En 1907, j’ai été convoqué dans le bureau du président du Conseil, ministre de l’Intérieur, Georges Clemenceau. J’en suis ressorti une heure plus tard, commissaire d’une des douze Brigades régionales de police mobile fraîchement créées. On ne les appelait pas encore Brigades du Tigre, mais cela ne tarderait pas…

Paris, 3 octobre 1945

Je m’appelle Augustine Tillier…

Je suis la fille de Romain Delorme…

Dans moins d’une heure, j’ai rendez vous avec un homme dont je n’ai appris qu’il y a peu qu’il est le fils naturel de ce Louis Andrieux qui joua un rôle si important, néfaste ou bénéfique au gré des circonstances, dans la vie de mon père.

L’homme qu’Augustine va rencontrer, c’est Louis Aragon.

Il a témoigné d’un intérêt sincère lorsque j’ai évoqué le manuscrit de mon père et m’a conviée à dîner au Moulin de Saint-Arnould en sa compagnie et celle d’Elsa Triolet…

Augustine se souvient du 3 octobre 1940. Elle dîne avec son père, qu’une nouvelle donnée à la radio va tuer.

Car ce qui allait suivre, qu’aucun effet d’éloquence ne venait souligner, n’était rien moins qu’une démonstration glaçante d’une monstruosité en marche. L’annonce quasi technique d’une nouvelle loi, après tant d’autres en ce moment où Vichy remodelait à l’envie la Constitution de la France.
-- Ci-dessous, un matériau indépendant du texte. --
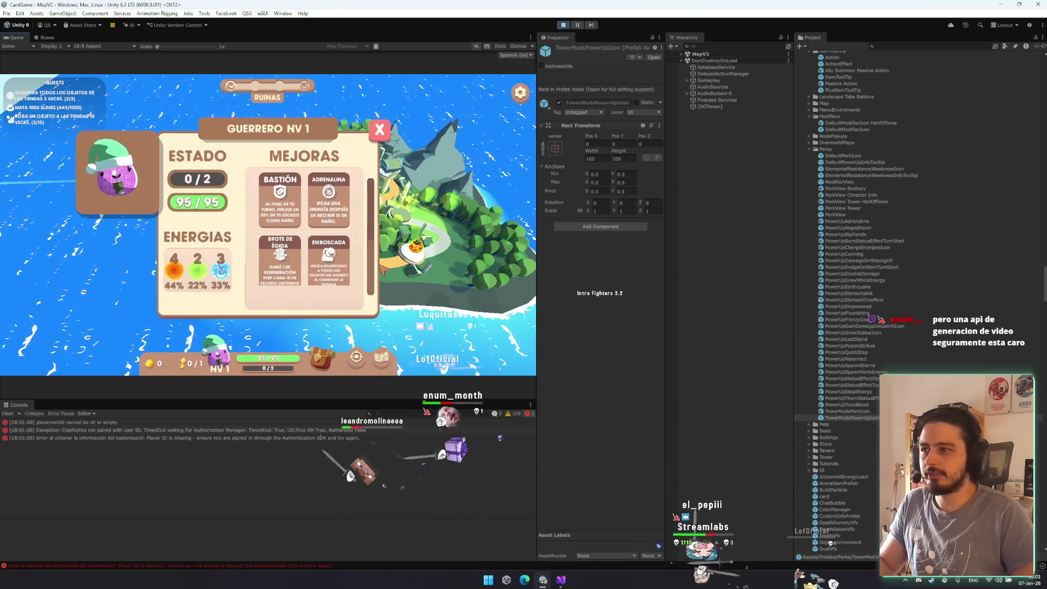
pyautogui.scroll(-1, 376, 251)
Signée du maréchal Pétain et de Pierre Laval, son texte intégral figurerait au Journal officiel du 18 octobre…

« Ça ne finira donc jamais… »

Les mots tombaient, parfaitement articulés, tranchants comme une hache…

« Loi portant sur le statut des juifs… »

[…]

J’ai vu mon père blêmir, […]

J’ai néanmoins réussi à discerner ses derniers mots…

« Ça ne finira donc jamais… »

Merci à Roger Martin d’ouvrir grand les portes sur cette partie de notre passé collectif, après nous avoir ouvert les portes d’un passé plus proche encore dans son roman Dernier convoi pour Buchenwald.

Roger Martin, à la suite de son engagement sans faille contre l’extrême droite a été plusieurs fois menacé.

Zola est mort, assassiné, à la suite de son engagement sans faille en faveur de Dreyfus.

Il est des moments où écrire est un acte politique qui n’est pas sans danger.

Et la prédiction de Brecht, au final de La Résistible Ascension d'Arturo Ui, est toujours d’actualité.

Le ventre est encore fécond, d'où a surgi la bête immonde.